Seminar 2 - Exploratory Data Analysis with Auto MPG Dataset

May 9, 2025 · 7 min read

Full Stack Engineer

Google Colab notebook: Open in Google Colab

Introduction

In this activity, I carried out exploratory data analysis (EDA) on the Auto MPG dataset to judge whether it was suitable for machine learning and to identify key uncertainties before modelling.

The process followed a standard-practice sequence: importing standard analysis libraries, loading the data, inspecting structure and summary statistics, separating numeric and categorical variables, checking missing values, and using visualisations (including heat maps and scatter plots) to examine relationships.

The dataset contains 398 rows and 9 original columns. The main variables are fuel economy (mpg), engine size (displacement), engine power (horsepower), vehicle weight, acceleration, model year, origin, and car name.

1. Loading and inspecting the data

I began by loading auto-mpg.csv in pandas and reviewing the first and last rows, dataset shape, and inferred data types. This quickly exposed an important quality issue: horsepower had been read as an object column instead of a numeric variable.
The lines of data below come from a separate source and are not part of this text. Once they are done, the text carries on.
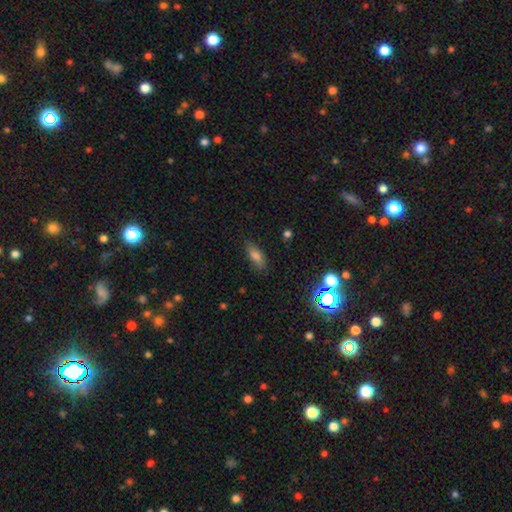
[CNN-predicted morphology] This appears to be a smooth galaxy with no disk features (77%) that is in between round and cigar-shaped (78%). Merging: none (77%).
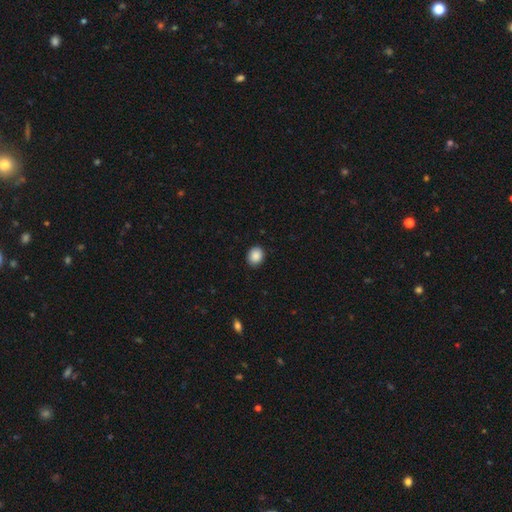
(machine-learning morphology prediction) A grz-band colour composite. It shows a smooth galaxy with no disk features (89%) that is round (57%). Merging: none (90%).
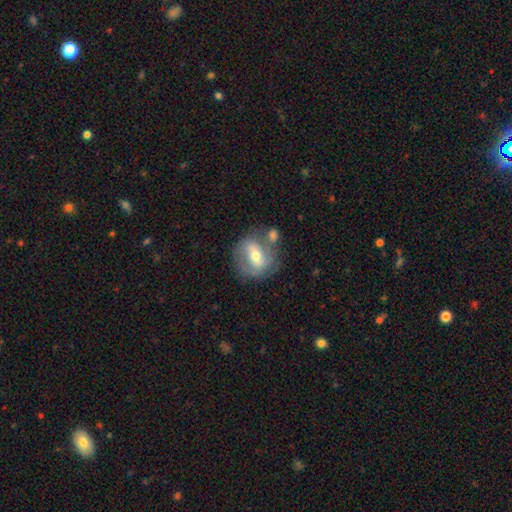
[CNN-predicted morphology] A featured or disk galaxy (62%) with a weak bar (42%), spiral arms (68%) and a moderate central bulge (68%).

Vote fractions:
- Smooth or featured? featured or disk: 62% / smooth: 31% / star or artifact: 7%
- Edge-on disk? no: 95% / yes: 5%
- Bar? weak: 42% / strong: 33% / no: 25%
- Spiral arms? yes: 68% / no: 32%
- Bulge size? moderate: 68% / small: 24% / large: 6% / none: 1% / dominant: 1%
- Merging? none: 54% / merger: 20% / minor disturbance: 18% / major disturbance: 9%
The reason was that missing values were represented by a question mark (?) rather than standard NaN. This is a useful practical reminder that missing data is not always immediately visible through isna() on raw input, especially when pandas has inferred a text type.
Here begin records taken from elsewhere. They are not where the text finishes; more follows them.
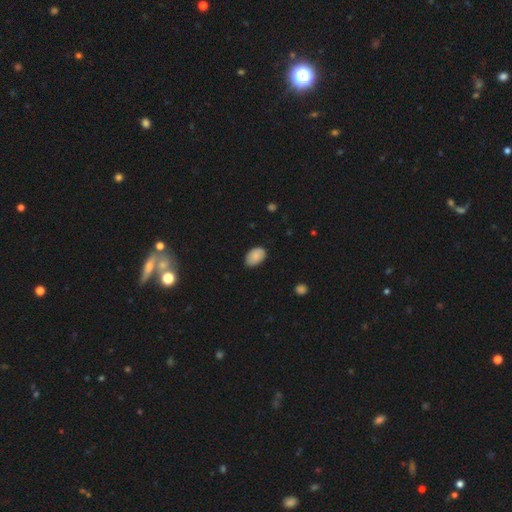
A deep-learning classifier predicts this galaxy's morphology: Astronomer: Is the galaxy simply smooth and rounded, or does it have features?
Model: smooth — 84%.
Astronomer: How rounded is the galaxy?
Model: in between — 89%.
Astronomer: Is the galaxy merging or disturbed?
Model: none — 79%.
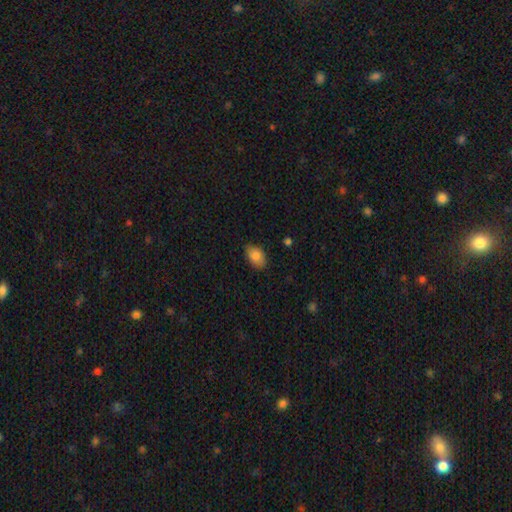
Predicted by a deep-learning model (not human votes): Smooth or featured? Predicted: smooth (p=0.86). How rounded? Predicted: in between (p=0.87). Merging? Predicted: none (p=0.80).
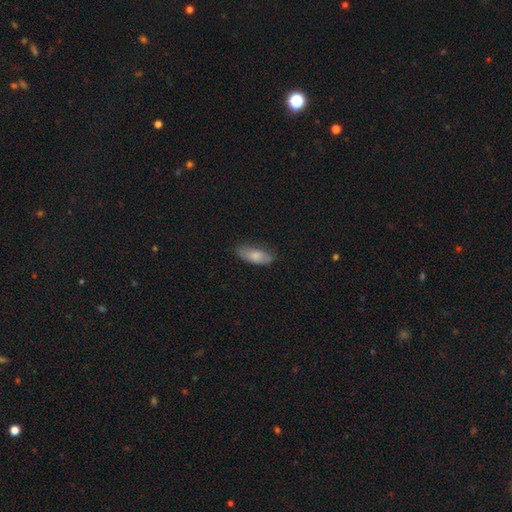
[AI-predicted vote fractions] Smooth or featured? smooth (80%)
How rounded? in between (78%)
Merging? none (72%)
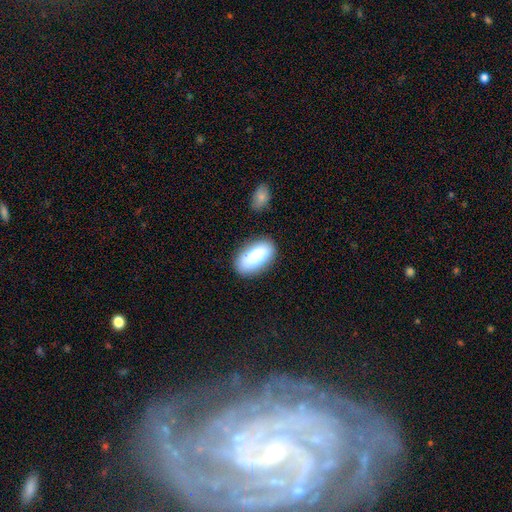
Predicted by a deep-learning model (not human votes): This appears to be a smooth galaxy with no disk features (81%) that is in between round and cigar-shaped (91%). Merging: none (78%).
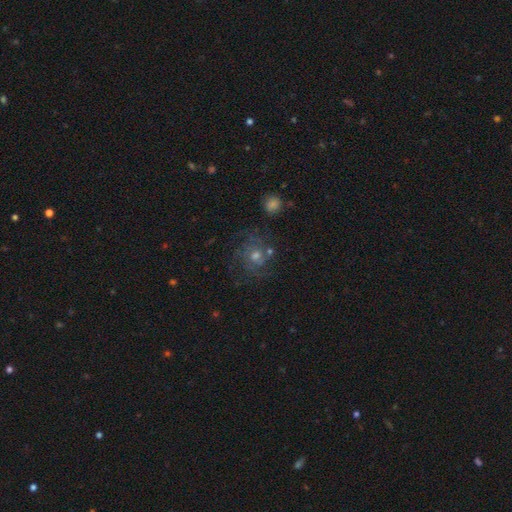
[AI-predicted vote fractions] This appears to be a featured or disk galaxy (61%) with no bar (76%), tight (49%) spiral arms (87%) and a moderate central bulge (59%). Merging: none (70%).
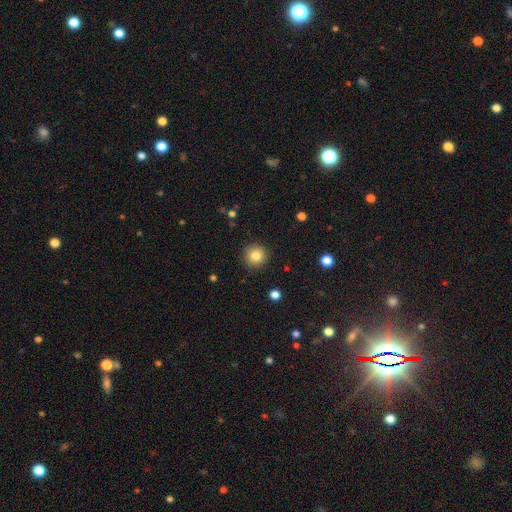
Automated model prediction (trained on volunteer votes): A smooth galaxy with no disk features (83%) that is round (94%). Merging: none (90%).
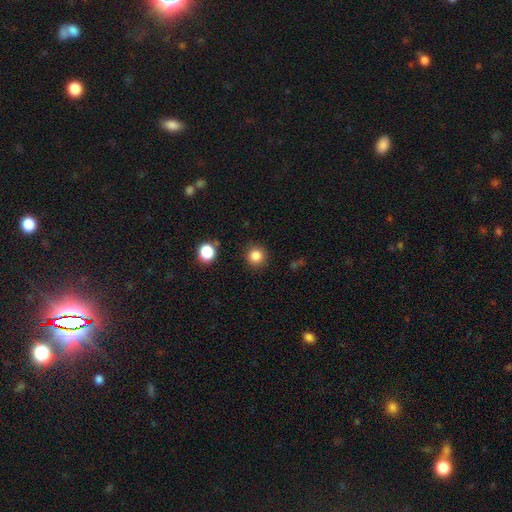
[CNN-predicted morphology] This is clearly a smooth galaxy (84%). How rounded: clearly round (94%). Merging: clearly none (90%).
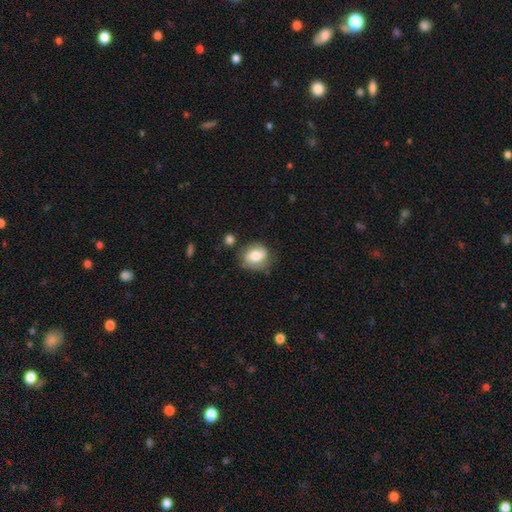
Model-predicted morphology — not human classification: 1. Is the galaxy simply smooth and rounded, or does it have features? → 67% smooth, 25% featured or disk, 8% star or artifact.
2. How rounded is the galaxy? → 62% round, 37% in between, 1% cigar-shaped.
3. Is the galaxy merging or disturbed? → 65% none, 23% minor disturbance, 7% major disturbance, 4% merger.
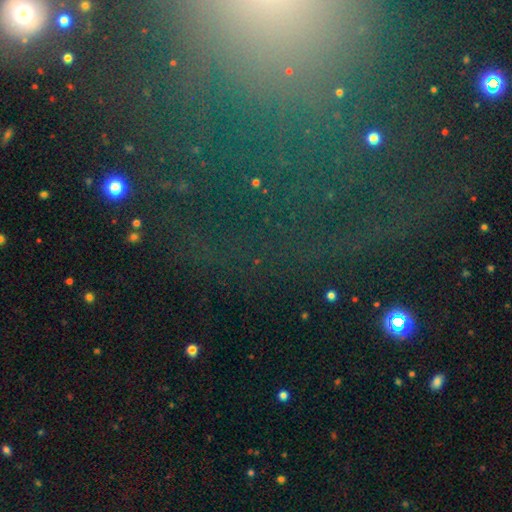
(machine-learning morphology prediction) Smooth or featured? Predicted: star or artifact (p=0.68).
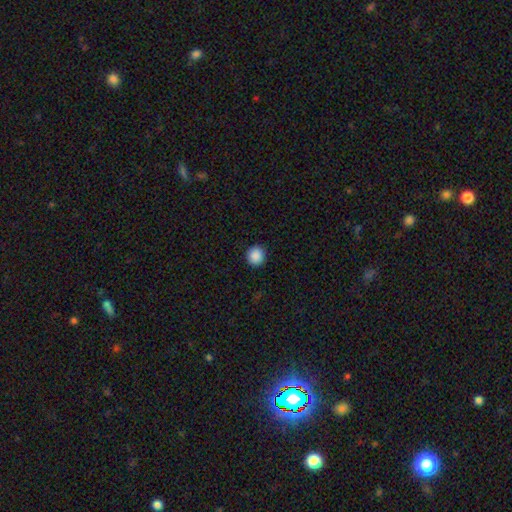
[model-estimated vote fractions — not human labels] smooth 89%, star or artifact 9%, featured or disk 2%. Down the decision tree: how rounded — round (91%); merging — none (92%).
2. Identifying missing values

After converting horsepower using pd.to_numeric(..., errors='coerce'), the question marks were correctly converted to missing values. The missing-value summary was:

	missing_count	missing_percent
horsepower	6	1.51
mpg	0	0
cylinders	0	0
displacement	0	0
weight	0	0
acceleration	0	0
model year	0	0
origin	0	0
car name	0	0
horsepower_imputed	0	0
origin_label	0	0
origin_encoded	0	0

This indicates a small but non-trivial missing-data issue: six missing horsepower values (approximately 1.51% of records). To keep the workflow transparent, I retained the original horsepower column and created a separate horsepower_imputed feature using median imputation for analysis that required complete numeric inputs.

I selected median imputation because it is straightforward, reproducible, and generally more robust to skew than mean imputation. That said, it remains an assumption; in a full modelling pipeline, I would compare multiple imputation strategies rather than treat one approach as definitive.
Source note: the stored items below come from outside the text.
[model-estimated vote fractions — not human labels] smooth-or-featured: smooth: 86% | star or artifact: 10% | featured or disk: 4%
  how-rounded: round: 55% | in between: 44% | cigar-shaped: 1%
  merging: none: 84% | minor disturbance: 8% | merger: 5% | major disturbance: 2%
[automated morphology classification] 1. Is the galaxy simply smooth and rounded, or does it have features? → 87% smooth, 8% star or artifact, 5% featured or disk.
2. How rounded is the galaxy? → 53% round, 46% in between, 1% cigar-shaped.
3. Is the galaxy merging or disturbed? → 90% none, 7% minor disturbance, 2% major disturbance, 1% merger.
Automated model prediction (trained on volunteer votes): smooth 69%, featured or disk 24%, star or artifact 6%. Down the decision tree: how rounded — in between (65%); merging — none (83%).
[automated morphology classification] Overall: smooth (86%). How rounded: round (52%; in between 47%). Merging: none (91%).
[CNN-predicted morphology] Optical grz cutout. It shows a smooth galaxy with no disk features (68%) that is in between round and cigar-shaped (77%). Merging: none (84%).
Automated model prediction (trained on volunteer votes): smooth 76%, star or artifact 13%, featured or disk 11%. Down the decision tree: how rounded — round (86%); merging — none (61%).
3. Encoding categorical values

The task required categorical values to be represented numerically (for example, America = 1, Europe = 2). In this dataset, origin was already stored as numeric codes. To make the transformation explicit and interpretable, I first mapped values to labels and then encoded them:

Origin	Encoded value
America	1
Europe	2
Japan	3

This satisfies the module requirement, but it also highlights a methodological issue. Integer encoding (1, 2, 3) can imply artificial order or distance between nominal categories. Depending on algorithm choice, this may introduce bias in representation. For later modelling, one-hot encoding may be more appropriate where the goal is to avoid false ordinal assumptions.

The origin counts were:

origin_label	count
America	249
Japan	79
Europe	70

4. Skewness and kurtosis

I calculated skewness and kurtosis for numeric variables. Skewness indicates asymmetry in a distribution, while kurtosis indicates tail behaviour relative to a normal distribution.

	skewness	kurtosis
mpg	0.457	-0.511
cylinders	0.527	-1.377
displacement	0.72	-0.747
horsepower	1.087	0.697
horsepower_imputed	1.106	0.764
weight	0.531	-0.786
acceleration	0.279	0.419
model year	0.012	-1.181
origin_encoded	0.924	-0.818

The clearest result was the strong positive skew in horsepower, suggesting many vehicles in low-to-mid power ranges and fewer high-powered outliers creating a right tail. displacement, weight, and cylinders also showed positive skew, which aligns with a dataset dominated by moderate vehicles and fewer extreme large-engine observations.

Most kurtosis values were near-normal or negative, indicating that distributions were not heavily tail-dominated overall. This matters because skew and outliers can affect algorithm performance and interpretation; depending on model choice, later stages may require transformation, scaling, or more robust estimators.

5. Correlation heat map

I used a correlation heat map to examine linear relationships between numeric features. Correlation coefficients with mpg were:

	mpg
mpg	1
model year	0.579
origin_encoded	0.563
acceleration	0.42
horsepower_imputed	-0.773
cylinders	-0.775
displacement	-0.804
weight	-0.832

The strongest negative relationship was between mpg and weight, which is intuitive: heavier vehicles tend to consume more fuel. displacement, horsepower, and cylinders were also strongly negatively associated with mpg.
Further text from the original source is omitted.